→ **Required work**: Nothing should appear in the answer except the lines below from the line containing "Breast MRI (dynamic contrast-enhanced), one axial slice; cropped" through the line containing "138, 115, 185]", copied exactly, with pictures left out.

→ **Excerpted data**:
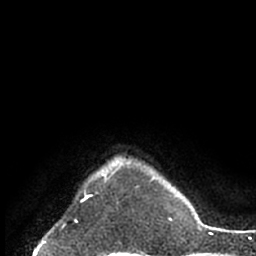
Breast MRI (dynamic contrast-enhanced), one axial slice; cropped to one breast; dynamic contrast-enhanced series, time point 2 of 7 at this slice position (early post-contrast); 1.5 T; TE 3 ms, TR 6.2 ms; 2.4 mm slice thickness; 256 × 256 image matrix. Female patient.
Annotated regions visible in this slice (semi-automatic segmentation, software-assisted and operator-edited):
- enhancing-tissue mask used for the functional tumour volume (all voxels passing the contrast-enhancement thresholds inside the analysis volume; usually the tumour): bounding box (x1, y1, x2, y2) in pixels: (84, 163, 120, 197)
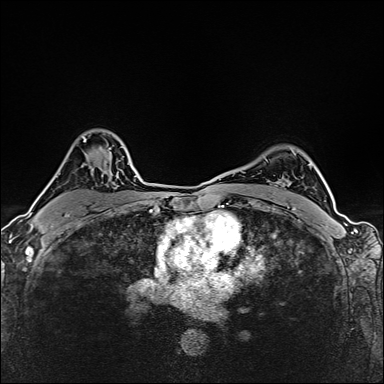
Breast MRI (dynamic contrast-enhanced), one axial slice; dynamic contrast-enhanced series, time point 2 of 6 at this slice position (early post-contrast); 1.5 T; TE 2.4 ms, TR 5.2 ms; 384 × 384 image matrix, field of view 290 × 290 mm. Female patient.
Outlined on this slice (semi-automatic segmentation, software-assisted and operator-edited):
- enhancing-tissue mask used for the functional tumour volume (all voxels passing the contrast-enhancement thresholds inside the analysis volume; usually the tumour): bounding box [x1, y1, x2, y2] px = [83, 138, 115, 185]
* * *
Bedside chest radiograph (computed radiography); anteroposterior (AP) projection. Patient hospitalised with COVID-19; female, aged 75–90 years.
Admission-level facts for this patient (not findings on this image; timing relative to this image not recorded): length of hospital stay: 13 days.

→ **Task answer**:
Breast MRI (dynamic contrast-enhanced), one axial slice; cropped to one breast; dynamic contrast-enhanced series, time point 2 of 7 at this slice position (early post-contrast); 1.5 T; TE 3 ms, TR 6.2 ms; 2.4 mm slice thickness; 256 × 256 image matrix. Female patient.
Annotated regions visible in this slice (semi-automatic segmentation, software-assisted and operator-edited):
- enhancing-tissue mask used for the functional tumour volume (all voxels passing the contrast-enhancement thresholds inside the analysis volume; usually the tumour): bounding box (x1, y1, x2, y2) in pixels: (84, 163, 120, 197)
Breast MRI (dynamic contrast-enhanced), one axial slice; dynamic contrast-enhanced series, time point 2 of 6 at this slice position (early post-contrast); 1.5 T; TE 2.4 ms, TR 5.2 ms; 384 × 384 image matrix, field of view 290 × 290 mm. Female patient.
Outlined on this slice (semi-automatic segmentation, software-assisted and operator-edited):
- enhancing-tissue mask used for the functional tumour volume (all voxels passing the contrast-enhancement thresholds inside the analysis volume; usually the tumour): bounding box [x1, y1, x2, y2] px = [83, 138, 115, 185]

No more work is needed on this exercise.